+++ Source material +++

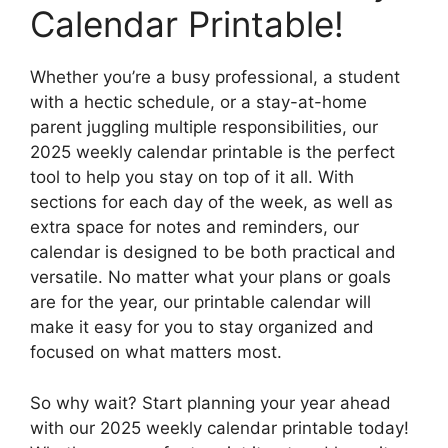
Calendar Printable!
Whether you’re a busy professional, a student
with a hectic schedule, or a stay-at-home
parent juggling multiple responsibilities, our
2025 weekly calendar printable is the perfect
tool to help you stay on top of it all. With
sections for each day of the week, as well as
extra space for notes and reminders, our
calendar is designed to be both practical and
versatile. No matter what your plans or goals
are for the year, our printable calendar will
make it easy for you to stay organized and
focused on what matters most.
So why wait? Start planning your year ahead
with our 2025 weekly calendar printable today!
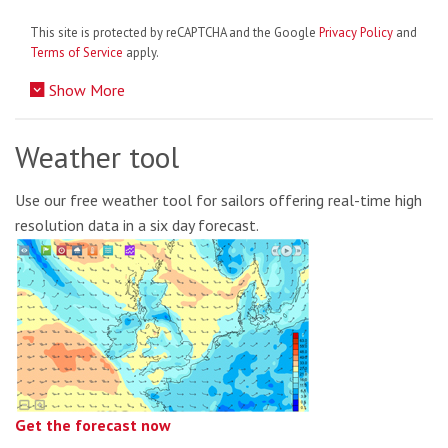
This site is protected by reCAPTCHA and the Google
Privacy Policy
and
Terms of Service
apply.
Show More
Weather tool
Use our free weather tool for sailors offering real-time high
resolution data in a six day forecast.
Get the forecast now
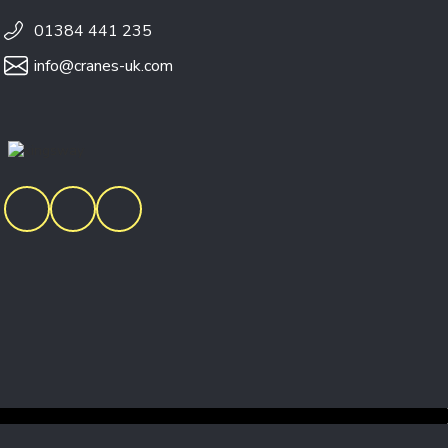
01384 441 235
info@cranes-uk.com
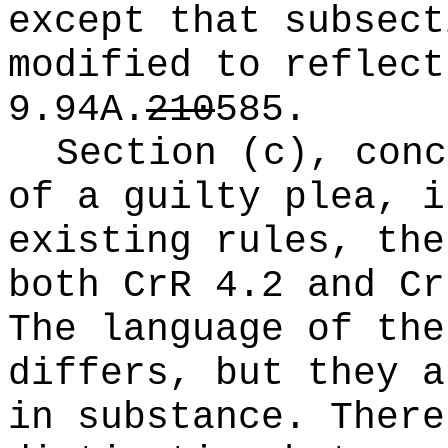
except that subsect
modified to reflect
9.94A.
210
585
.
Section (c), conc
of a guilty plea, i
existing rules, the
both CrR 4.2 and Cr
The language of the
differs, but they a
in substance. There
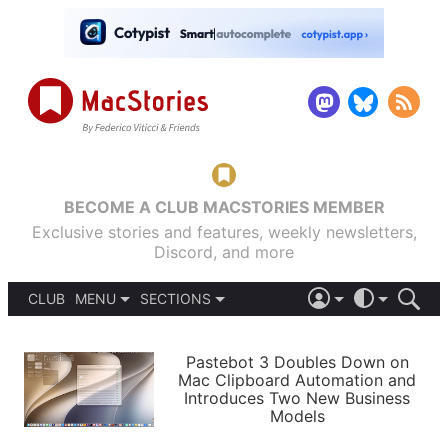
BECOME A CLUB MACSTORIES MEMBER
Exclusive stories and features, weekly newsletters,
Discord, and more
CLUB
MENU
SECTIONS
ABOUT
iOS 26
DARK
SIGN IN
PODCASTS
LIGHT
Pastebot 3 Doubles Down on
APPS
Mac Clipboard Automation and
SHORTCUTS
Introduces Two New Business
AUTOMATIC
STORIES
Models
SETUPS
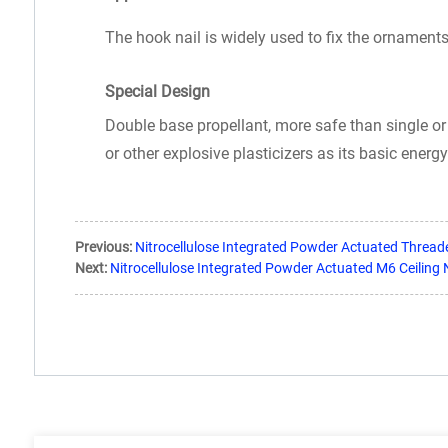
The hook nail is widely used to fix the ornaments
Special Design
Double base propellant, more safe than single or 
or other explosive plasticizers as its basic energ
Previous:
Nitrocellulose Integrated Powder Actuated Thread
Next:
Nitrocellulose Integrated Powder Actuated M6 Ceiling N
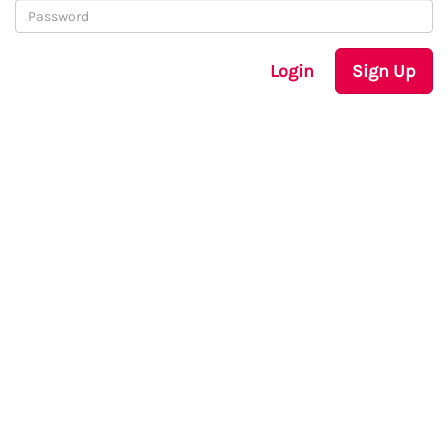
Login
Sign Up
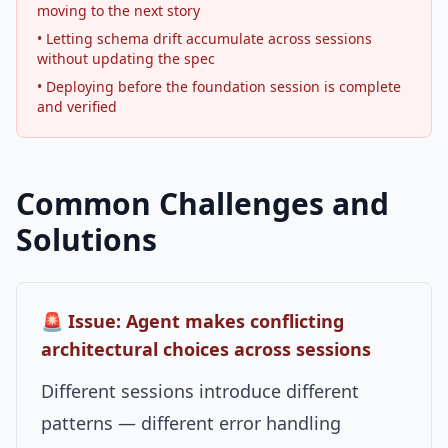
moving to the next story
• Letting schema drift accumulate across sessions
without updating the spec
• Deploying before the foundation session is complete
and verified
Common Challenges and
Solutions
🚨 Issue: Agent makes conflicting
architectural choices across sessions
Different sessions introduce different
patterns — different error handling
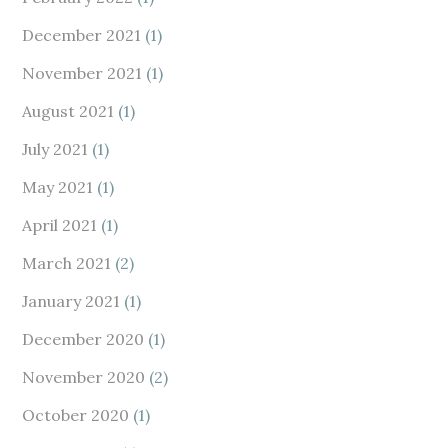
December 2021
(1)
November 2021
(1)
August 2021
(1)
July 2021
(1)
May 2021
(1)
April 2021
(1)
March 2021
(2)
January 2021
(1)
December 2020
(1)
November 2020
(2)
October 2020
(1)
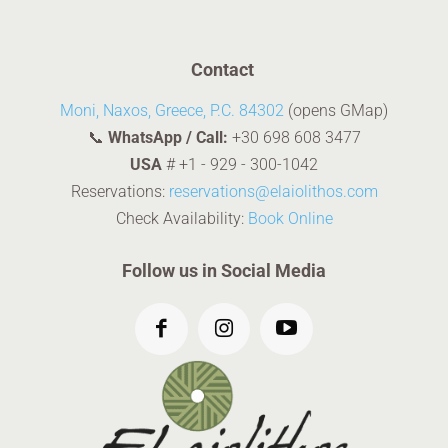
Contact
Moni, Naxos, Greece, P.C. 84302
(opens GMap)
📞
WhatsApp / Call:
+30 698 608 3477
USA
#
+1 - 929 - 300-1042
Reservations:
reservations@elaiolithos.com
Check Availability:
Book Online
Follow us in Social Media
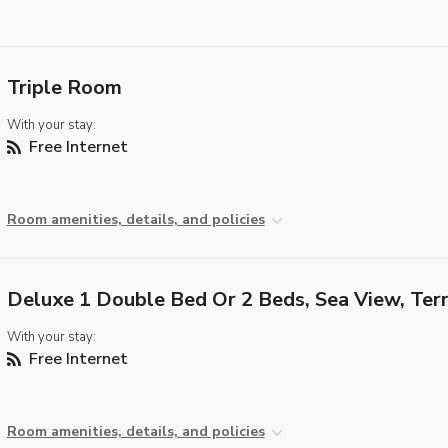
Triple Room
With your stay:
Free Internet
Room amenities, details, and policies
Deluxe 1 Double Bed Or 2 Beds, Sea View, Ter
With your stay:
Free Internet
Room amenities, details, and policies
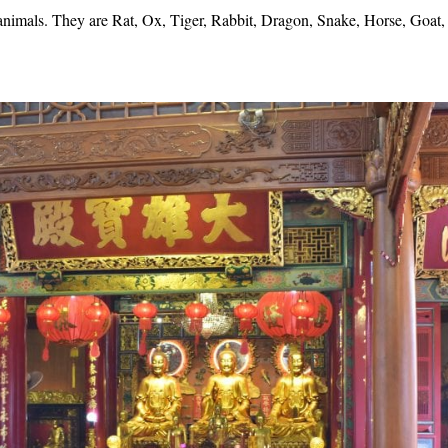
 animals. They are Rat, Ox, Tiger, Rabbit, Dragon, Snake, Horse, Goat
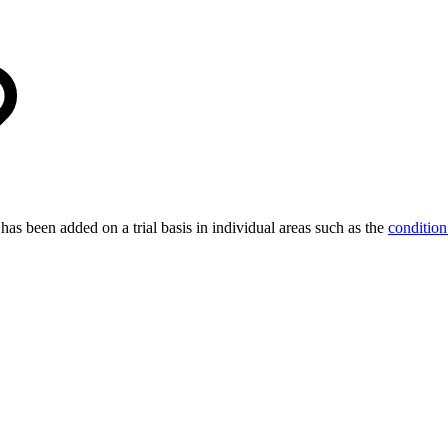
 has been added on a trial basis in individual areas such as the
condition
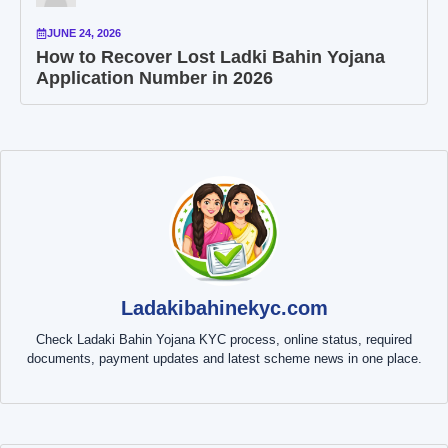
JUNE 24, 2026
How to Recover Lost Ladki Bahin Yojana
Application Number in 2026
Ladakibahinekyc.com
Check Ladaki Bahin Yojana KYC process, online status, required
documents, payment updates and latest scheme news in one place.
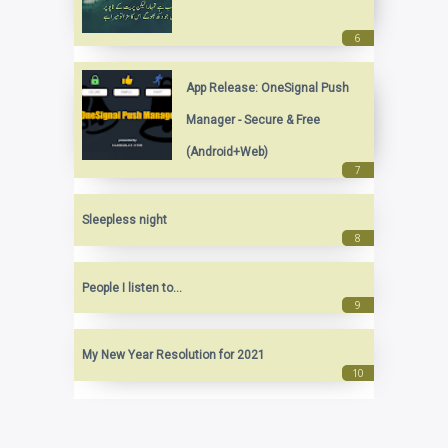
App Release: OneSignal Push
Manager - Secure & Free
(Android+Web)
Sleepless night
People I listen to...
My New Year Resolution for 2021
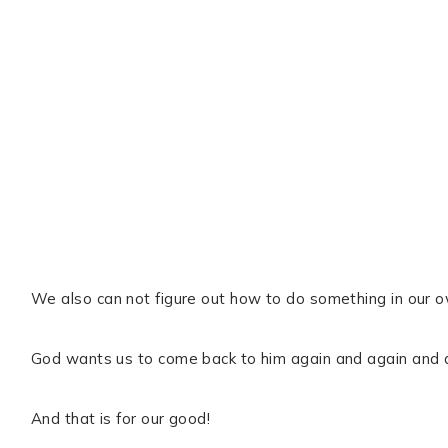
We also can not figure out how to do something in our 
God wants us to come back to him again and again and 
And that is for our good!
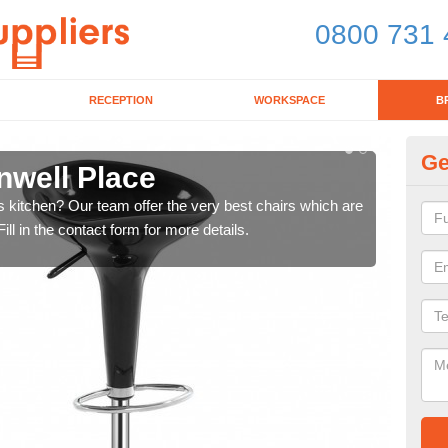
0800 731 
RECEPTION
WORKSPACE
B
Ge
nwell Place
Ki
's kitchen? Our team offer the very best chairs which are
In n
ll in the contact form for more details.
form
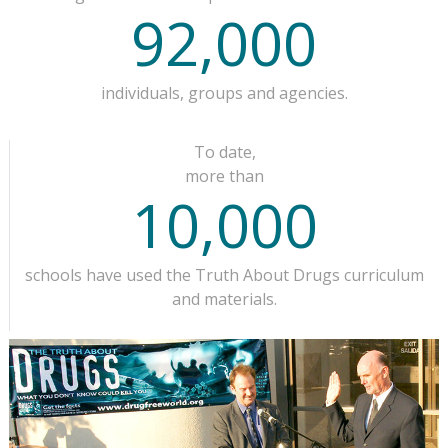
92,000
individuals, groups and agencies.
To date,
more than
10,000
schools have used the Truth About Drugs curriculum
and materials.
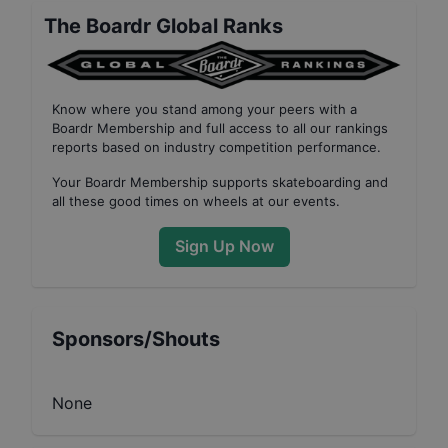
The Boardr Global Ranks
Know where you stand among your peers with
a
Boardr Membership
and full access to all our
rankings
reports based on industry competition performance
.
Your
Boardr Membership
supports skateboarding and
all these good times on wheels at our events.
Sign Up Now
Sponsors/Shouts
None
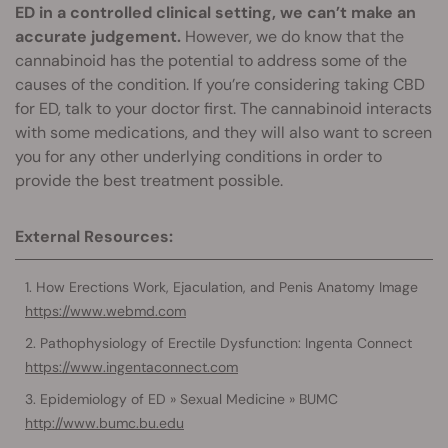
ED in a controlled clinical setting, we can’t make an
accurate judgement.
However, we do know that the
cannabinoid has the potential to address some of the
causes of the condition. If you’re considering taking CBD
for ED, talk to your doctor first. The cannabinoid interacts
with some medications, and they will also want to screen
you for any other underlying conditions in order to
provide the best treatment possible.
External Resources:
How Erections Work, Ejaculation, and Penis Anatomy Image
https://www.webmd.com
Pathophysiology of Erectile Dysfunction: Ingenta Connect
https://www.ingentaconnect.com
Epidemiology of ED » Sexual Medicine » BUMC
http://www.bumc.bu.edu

+++

Transcribe the listing in full. Leave the pictures out.

Calendar Printable!
Whether you’re a busy professional, a student
with a hectic schedule, or a stay-at-home
parent juggling multiple responsibilities, our
2025 weekly calendar printable is the perfect
tool to help you stay on top of it all. With
sections for each day of the week, as well as
extra space for notes and reminders, our
calendar is designed to be both practical and
versatile. No matter what your plans or goals
are for the year, our printable calendar will
make it easy for you to stay organized and
focused on what matters most.
So why wait? Start planning your year ahead
with our 2025 weekly calendar printable today!
This site is protected by reCAPTCHA and the Google
Privacy Policy
and
Terms of Service
apply.
Show More
Weather tool
Use our free weather tool for sailors offering real-time high
resolution data in a six day forecast.
Get the forecast now
01384 441 235
info@cranes-uk.com
except that subsect
modified to reflect
9.94A.
210
585
.
Section (c), conc
of a guilty plea, i
existing rules, the
both CrR 4.2 and Cr
The language of the
differs, but they a
in substance. There
BECOME A CLUB MACSTORIES MEMBER
Exclusive stories and features, weekly newsletters,
Discord, and more
CLUB
MENU
SECTIONS
ABOUT
iOS 26
DARK
SIGN IN
PODCASTS
LIGHT
Pastebot 3 Doubles Down on
APPS
Mac Clipboard Automation and
SHORTCUTS
Introduces Two New Business
AUTOMATIC
STORIES
Models
SETUPS
The hook nail is widely used to fix the ornaments
Special Design
Double base propellant, more safe than single or 
or other explosive plasticizers as its basic energ
Previous:
Nitrocellulose Integrated Powder Actuated Thread
Next:
Nitrocellulose Integrated Powder Actuated M6 Ceiling N
Login
Sign Up
moving to the next story
• Letting schema drift accumulate across sessions
without updating the spec
• Deploying before the foundation session is complete
and verified
Common Challenges and
Solutions
🚨 Issue: Agent makes conflicting
architectural choices across sessions
Different sessions introduce different
patterns — different error handling
December 2021
(1)
November 2021
(1)
August 2021
(1)
July 2021
(1)
May 2021
(1)
April 2021
(1)
March 2021
(2)
January 2021
(1)
December 2020
(1)
November 2020
(2)
October 2020
(1)
Contact
Moni, Naxos, Greece, P.C. 84302
(opens GMap)
📞
WhatsApp / Call:
+30 698 608 3477
USA
#
+1 - 929 - 300-1042
Reservations:
reservations@elaiolithos.com
Check Availability:
Book Online
Follow us in Social Media
Triple Room
With your stay:
Free Internet
Room amenities, details, and policies
Deluxe 1 Double Bed Or 2 Beds, Sea View, Ter
With your stay:
Free Internet
Room amenities, details, and policies
 animals. They are Rat, Ox, Tiger, Rabbit, Dragon, Snake, Horse, Goat
 has been added on a trial basis in individual areas such as the
condition
JUNE 24, 2026
How to Recover Lost Ladki Bahin Yojana
Application Number in 2026
Ladakibahinekyc.com
Check Ladaki Bahin Yojana KYC process, online status, required
documents, payment updates and latest scheme news in one place.
App Release: OneSignal Push
Manager - Secure & Free
(Android+Web)
Sleepless night
People I listen to...
My New Year Resolution for 2021
We also can not figure out how to do something in our 
God wants us to come back to him again and again and 
And that is for our good!
0800 731 
RECEPTION
WORKSPACE
B
Ge
nwell Place
Ki
's kitchen? Our team offer the very best chairs which are
In n
ll in the contact form for more details.
form
92,000
individuals, groups and agencies.
To date,
more than
10,000
schools have used the Truth About Drugs curriculum
and materials.
The Boardr Global Ranks
Know where you stand among your peers with
a
Boardr Membership
and full access to all our
rankings
reports based on industry competition performance
.
Your
Boardr Membership
supports skateboarding and
all these good times on wheels at our events.
Sign Up Now
Sponsors/Shouts
None
ED in a controlled clinical setting, we can’t make an
accurate judgement.
However, we do know that the
cannabinoid has the potential to address some of the
causes of the condition. If you’re considering taking CBD
for ED, talk to your doctor first. The cannabinoid interacts
with some medications, and they will also want to screen
you for any other underlying conditions in order to
provide the best treatment possible.
External Resources:
How Erections Work, Ejaculation, and Penis Anatomy Image
https://www.webmd.com
Pathophysiology of Erectile Dysfunction: Ingenta Connect
https://www.ingentaconnect.com
Epidemiology of ED » Sexual Medicine » BUMC
http://www.bumc.bu.edu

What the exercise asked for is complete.